* _ЗАДАНИЕ A_: Выведите в виде JSON-списка строк ту часть строк, помещенных ниже после текста о семье Владимира Шарова, которая начинается со строки, содержащей «توفيق بن الطيب», и идет до самого конца этих строк. Каждой строке должен соответствовать один элемент списка, а пустые строки пропустите.

* _ТЕКСТ ДОКУМЕНТА_:
***

Для понимания творчества Владимира Шарова необходимо представить себе, что происходило с его семьей в годы сталинских репрессий. По словам его близких друзей и критиков, сохранение памяти о его родителях — а также дедушках и бабушках — занимало чрезвычайно важное место среди его творческих задач. Его друг Михаил Шишкин, также писатель, утверждал в некрологе Шарову, что адекватно понять его прозу невозможно, не понимая его отношений с отцом, который оказал на юного Владимира влияние, сформировавшее его характер (Шишкин, 2020: 48-49, 45). Другой друг, кинорежиссер Владимир Мирзоев, пишет также, что на прозу Шарова сильно повлияло участие его родственников в революции 1917 года и репрессии, которым они подверглись впоследствии (Мирзоев, 2020: 83). Марк Липовецкий подчеркивает, что «гротескное сознание Шарова выросло на почве невозможности совместить историю семьи [...] со вписанной в эту историю катастрофой» (Липовецкий, 2020: 321). Поэтому, прежде чем заняться разбором романов Шарова, следует поговорить о роли его родных в репрессиях.
Бабка Шарова по мужской линии, Фанни Ефимовна Нюрина (урожденная Липец) (1885-1938), принадлежала к могущественному клану Антонова-Овсеенко. Владимир Антонов-Овсеенко, секретарь Военно-революционного комитета Петроградского совета, возглавлял штурм Зимнего дворца в октябре 1917 года и прославился подавлением крестьянского сопротивления большевикам, в том числе восстания 1920-1921 годов в Тамбовской губернии. Там он вместе с будущим маршалом Михаилом Тухачевским приказал использовать отравляющие газы против мирного населения и разработал стратегию массового террора против деревень, присоединившихся к антисоветским повстанцам (частью этой стратегии были расстрелы заложников) (Сенников, 2004). Впоследствии Антонов-Овсеенко, ставший главой Политуправления Красной армии и ближайшим соратником Троцкого, принял сторону последнего в борьбе со Сталиным за наследие Ленина, что привело к его падению и казни в 1938 году.
Фанни Нюрина сделала при поддержке Антонова-Овсеенко выдающуюся карьеру, которая началась в 1928 году, когда она возглавила отдел общего надзора прокуратуры Российской республики. Затем, в мае 1934 года, Антонов-Овсеенко стал генеральным прокурором Российской Советской Федеративной Социалистической Республики (РСФСР), а Нюрина была назначена его заместительницей. В сентябре 1936 она заняла пост своего покровителя (отправленного в Испанию для организации там Красного террора), став исполняющим обязанности генерального прокурора, и оставалась на этой работе до августа 1937. В этой должности она лично отвечала за репрессии в РСФСР на начальном этапе Большого террора (proza.ru, 2017396). В 1938 году Нюрина была объявлена врагом народа, осуждена и казнена. Ее брат, также влиятельный советский аппаратчик Давид Петровский (Липец), и его жена были казнены еще раньше, в 1937.

***

* _ЗАДАНИЕ B_: Скопируйте без изменений часть текста о семье Владимира Шарова, которая начинается со слов «Фанни Нюрина сделала» и заканчивается словами «раньше, в 1937.».

* _ИЗВЛЕЧЕННЫЕ ДАННЫЕ_:
***

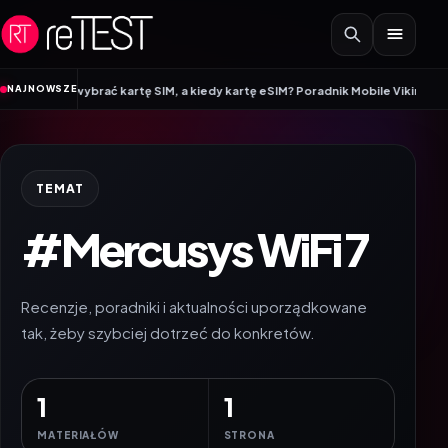
Przejdź do treści
•
NAJNOWSZE
arto wybrać kartę SIM, a kiedy kartę eSIM? Poradnik Mobile Vikings
Wracamy 
TEMAT
#Mercusys WiFi 7
Recenzje, poradniki i aktualności uporządkowane
tak, żeby szybciej dotrzeć do konkretów.
1
1
MATERIAŁÓW
STRONA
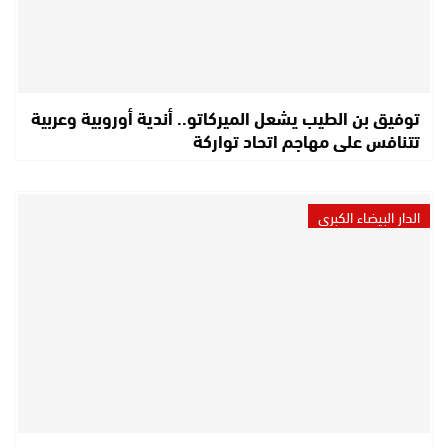
توفيق بن الطيب يشعل الميركاتو.. أندية أوروبية وعربية
تتنافس على مهاجم اتحاد تواركة
الدار البيضاء الكبرى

***

* _ОТВЕТ A_:
[
  "توفيق بن الطيب يشعل الميركاتو.. أندية أوروبية وعربية",
  "تتنافس على مهاجم اتحاد تواركة",
  "الدار البيضاء الكبرى"
]

* _ОТВЕТ B_:
Фанни Нюрина сделала при поддержке Антонова-Овсеенко выдающуюся карьеру, которая началась в 1928 году, когда она возглавила отдел общего надзора прокуратуры Российской республики. Затем, в мае 1934 года, Антонов-Овсеенко стал генеральным прокурором Российской Советской Федеративной Социалистической Республики (РСФСР), а Нюрина была назначена его заместительницей. В сентябре 1936 она заняла пост своего покровителя (отправленного в Испанию для организации там Красного террора), став исполняющим обязанности генерального прокурора, и оставалась на этой работе до августа 1937. В этой должности она лично отвечала за репрессии в РСФСР на начальном этапе Большого террора (proza.ru, 2017396). В 1938 году Нюрина была объявлена врагом народа, осуждена и казнена. Ее брат, также влиятельный советский аппаратчик Давид Петровский (Липец), и его жена были казнены еще раньше, в 1937.